A bottle of single malt is the answer. A comfy armchair, two fingers of scotch and I settle down and begin my dream. I have chosen my fantasy destination, the River Derwent in Cumbria. I packed my bag and left the house before dawn. Pure fantasy. The car doesn’t break down, the three hundred mile journey on the deserted M6 only takes a few minutes and I’m there in time to see the sun rise over Skiddaw. The river looks beautiful and I have miles of the swiftest flowing river in the country all to myself. The Herdwick sheep ignore me unlike the bolshy heifers down South. They stand and stare. They intimidate me into moving on. There are no cattle here to bully me.
I nervously thread the fly line through the rings of the Sage 10′ 6″ 3# that I found in Oxfam for £5 and walk downstream through the morning mist. The trout are rising, I knew they would be. A few upwing flies are hatching and I catch several beautiful wild fish on a dry fly before adjourning to the pub for lunch. After a long siesta in the afternoon sun, the evening rise produces a few more trout. The journey home is brief and uneventful, a lorry driver smiles and waves as I hurtle past. There are no muddy boots to clean or nets to dry. As I relax with another scotch, I recall a memorable day. The difficult fish behind a rock, the Osprey drifting overhead and the distillery just across the field. I threw perfect loops all day, hooked no trees and only lost a couple of trout. A perfect day.
I might go to the Derwent again tomorrow evening and try for a sea trout. Alternatively, I’ll hunt barracuda with a fly rod on a sandy beach in Barbados.
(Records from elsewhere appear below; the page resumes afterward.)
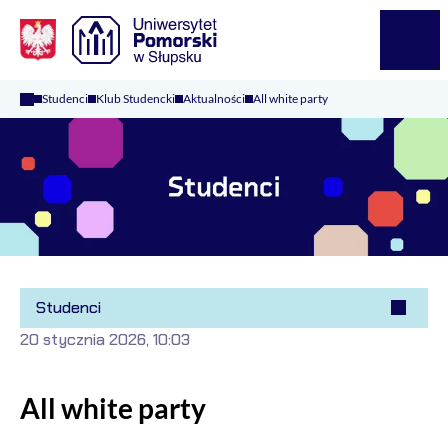
Logo Kaliop Poland
Menu
Studenci
Klub Studencki
Aktualności
All white party
Studenci
20 stycznia 2026, 10:03
All white party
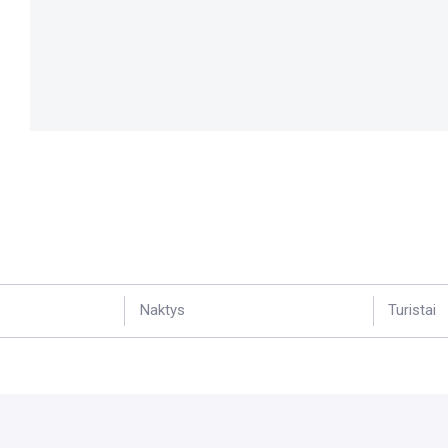
Naktys
Turistai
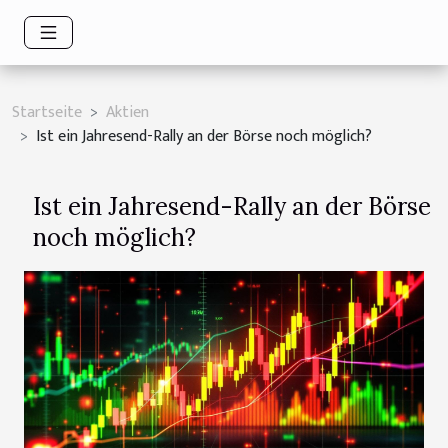
Startseite
Aktien
Ist ein Jahresend-Rally an der Börse noch möglich?
Ist ein Jahresend-Rally an der Börse
noch möglich?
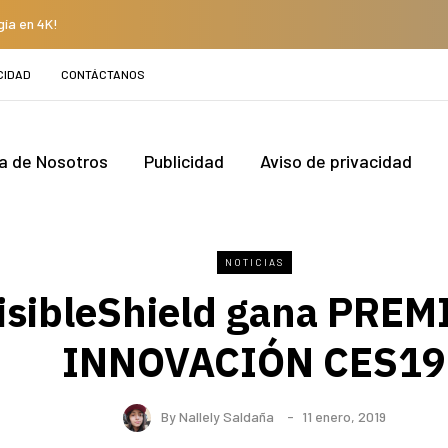
gía en 4K!
CIDAD
CONTÁCTANOS
a de Nosotros
Publicidad
Aviso de privacidad
NOTICIAS
isibleShield gana PREM
INNOVACIÓN CES19
By
Nallely Saldaña
11 enero, 2019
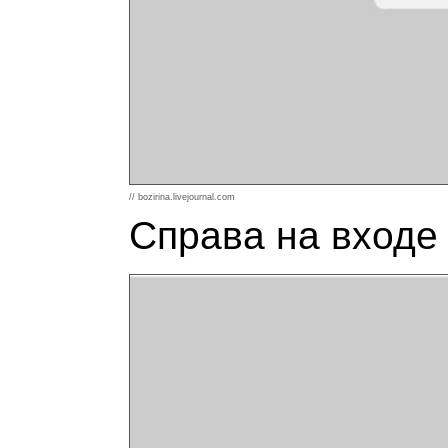
// bozirina.livejournal.com
Справа на входе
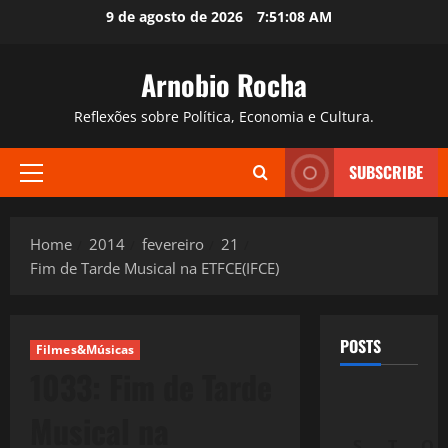
Skip
9 de agosto de 2026
7:51:09 AM
to
content
Arnobio Rocha
Reflexões sobre Política, Economia e Cultura.
SUBSCRIBE
Primary
Menu
Home
2014
fevereiro
21
Fim de Tarde Musical na ETFCE(IFCE)
POSTS
Filmes&Músicas
1033: Fim de Tarde
Musical na
S
T
Q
I might see you there, I’m the guy effortlessly casting to the edge of the reef some fifty yards offshore. On the other hand I might drive to Cornwall in the Defender and fish for trout on Bodmin Moor. No, that’s stretching my imagination too far, I’d only get as far as Winchester before I had to call the RAC.
I am spoilt for choice. I can flick through the volumes of my diary and recall the memories of seasons past, or close my eyes and transport myself into the future beside the river of dreams. The fantasies are so real I become confused, my memories and dreams merge. It’s a long winter, I’ll need a case of scotch.
This diary entry was published in the Winter 2019 edition of Fly Culture magazine, probably the best fly fishing magazine in the world ! While we are ‘locked down‘ and unable to fish, I have more time for memories and dreams.